Bu noktada, Türkiye yönetici sınıfını, bir benzetme yaparak, Roma yönetici sınıfına benzetmek mümkün görünüyor. Her iki sınıf da, devletin bekası adına ve sınıfsal egemenliklerini korumak için dine sarılıyorlar. Roma, uzun yıllara yayılan bir süreçte Hıristiyanlığı devlet dini haline getirirken, Türkiye yönetici sınıfı da benzer bir şekilde devletin kapılarını İslam’a açıyor. Roma iç savaştan Hıristiyanlıkla çıkabiliyor ve Türkiye yönetici sınıfı rejimden rejime geçiş anlamında bir iç savaştan İslam aracılığıyla çıkmayı amaçlıyor. Ancak unutmamak gerekiyor, nasıl ki Roma’nın benimsediği Hıristiyanlık, dönüşerek ve devlet açısından işlevsel bir karakter kazanarak bir devlet dini haline geliyorsa, İslamileşme de Türkiye açısından benzer bir nitelik taşıyor.

İslam’ın siyasal yorumu da devletleşirken elbette biçim ve içerik değiştiriyor. Bir yandan liberalleşir ve sosyal adaletçilik vurgusundan bütünüyle vazgeçerken, öte yandan anti-emperyalist söylemini tamamen bir kenara bırakıyor ve uluslararası alanda kendisini bir taşeron imparatorluk olarak var etmeye çalışan yeni rejimin resmi ideolojisinin en önemli unsuru haline geliyor.

O halde, Turgut’un söylemiş olduğu üzere, AKP cumhuriyeti kurtarmış mı oluyor?

Soruyu açık bir şekilde hayır olarak yanıtlamak gerekiyor. AKP, birinci cumhuriyetin uzun intiharını nihayete erdiriyor, mezar kazıcılığını üstleniyor.

AKP ile birlikte, rejimin –elbette ki toplumsal mücadelelerinin sonucunda varlık kazanan- bütün ilerici damarlarına sert neşter darbeleri indirilirken ikinci cumhuriyet, birincinin anti-tezi olarak kurulmuyor, onun en çürümüş, en yozlaşmış unsurları üzerinde yükseliyor.

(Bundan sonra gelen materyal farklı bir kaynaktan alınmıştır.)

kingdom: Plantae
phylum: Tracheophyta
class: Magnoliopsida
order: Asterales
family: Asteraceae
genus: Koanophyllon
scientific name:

İkinci cumhuriyet, birincisinin kamuculuk, aydınlanmacılık, bağımsızlıkçılık gibi çok uzun zamandır aşındırılmakta olan niteliklerine son darbeyi vururken, onun sosyalizm düşmanlığı, dinselleşme vb. özelliklerini de miras ediniyor, kopuş ve süreklilik bir arada yaşanıyor.

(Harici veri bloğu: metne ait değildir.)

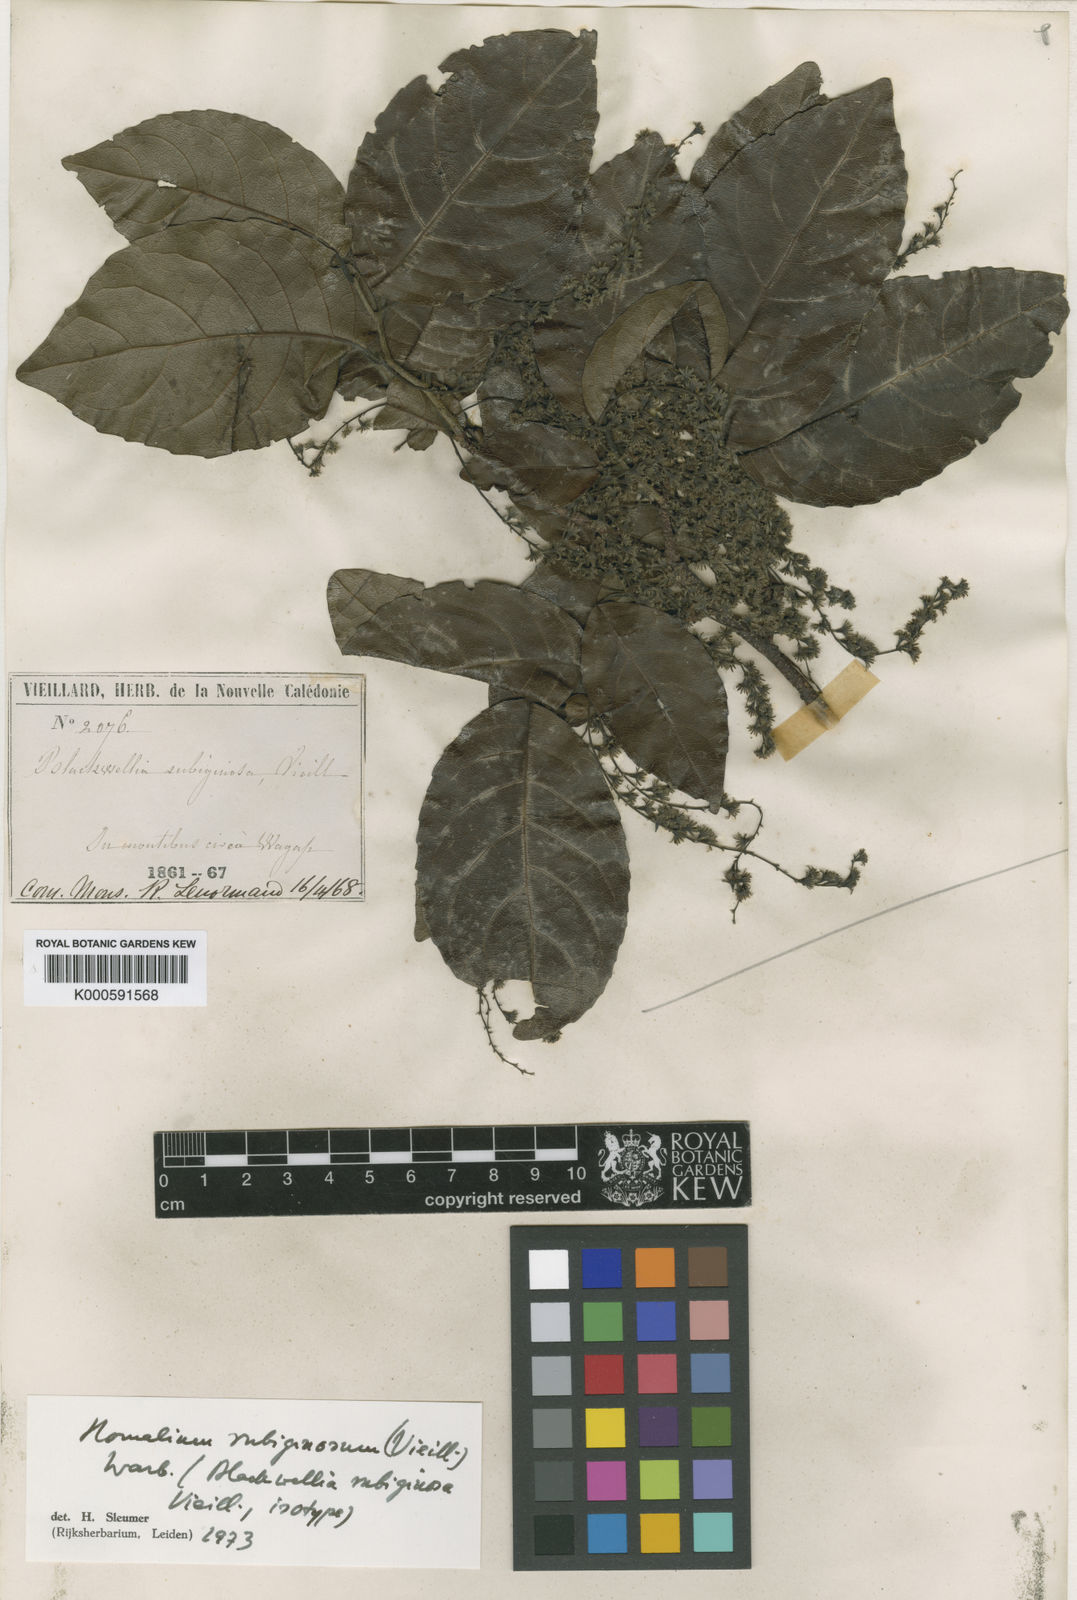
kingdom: Plantae
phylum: Tracheophyta
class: Magnoliopsida
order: Malpighiales
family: Salicaceae
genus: Homalium
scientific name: Homalium rubiginosum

İşte bu nedenle de AKP, rejimi bir Arap Baharı’ndan kurtarıyor belki ama bunu onu öldürmek pahasına yapıyor, rejim kitleler tarafından değil, sosyalizm düşmanlığı nedeniyle açılan kapılardan giren ve zamanla düzene entegre olan siyasal İslamcı kadrolar tarafından yıkılıyor. Rejimin kurtuluşu, ancak ölmesiyle mümkün olabiliyor.

Şimdilerde, Arap Baharı’nın sembol ülkesi Mısır’da, egemen sınıfların esas temsilcisi olma niteliğini taşıyan ordu ile Müslüman Kardeşler arasında bir uzlaşı süreci yaşanıyor. AKP’lileşmiş, AKP’ye benzeyen İslamcı hareketlere Arap coğrafyasında emperyalizm tarafından iktidarın verileceği, bu hareketlerin kitlelerin öfkesini dizginlemek ve düzen dışı bir mecraya akmasını engellemek için kullanılacağı çok açık bir şekilde görülüyor.

Belki de Arap Baharı’nın, bir Arap ülkesi olmayan Türkiye’de, yıllar önce, AKP iktidarı ile birlikte başladığını söylemek gerekiyor. Ordu ile AKP arasındaki uzlaşıdan Arap coğrafyasında inşa edilmekte olan yeni rejimler dersler çıkarıyor. Yeni Türkiye, 2000’lerin ikinci on yılında, en çok da, Arap Baharı ve Ortadoğu coğrafyası için bir model ülke olma niteliği ile ön plana çıkıyor. Yeni Türkiye, Ortadoğu’ya bahar ve rejim ihraç ediyor.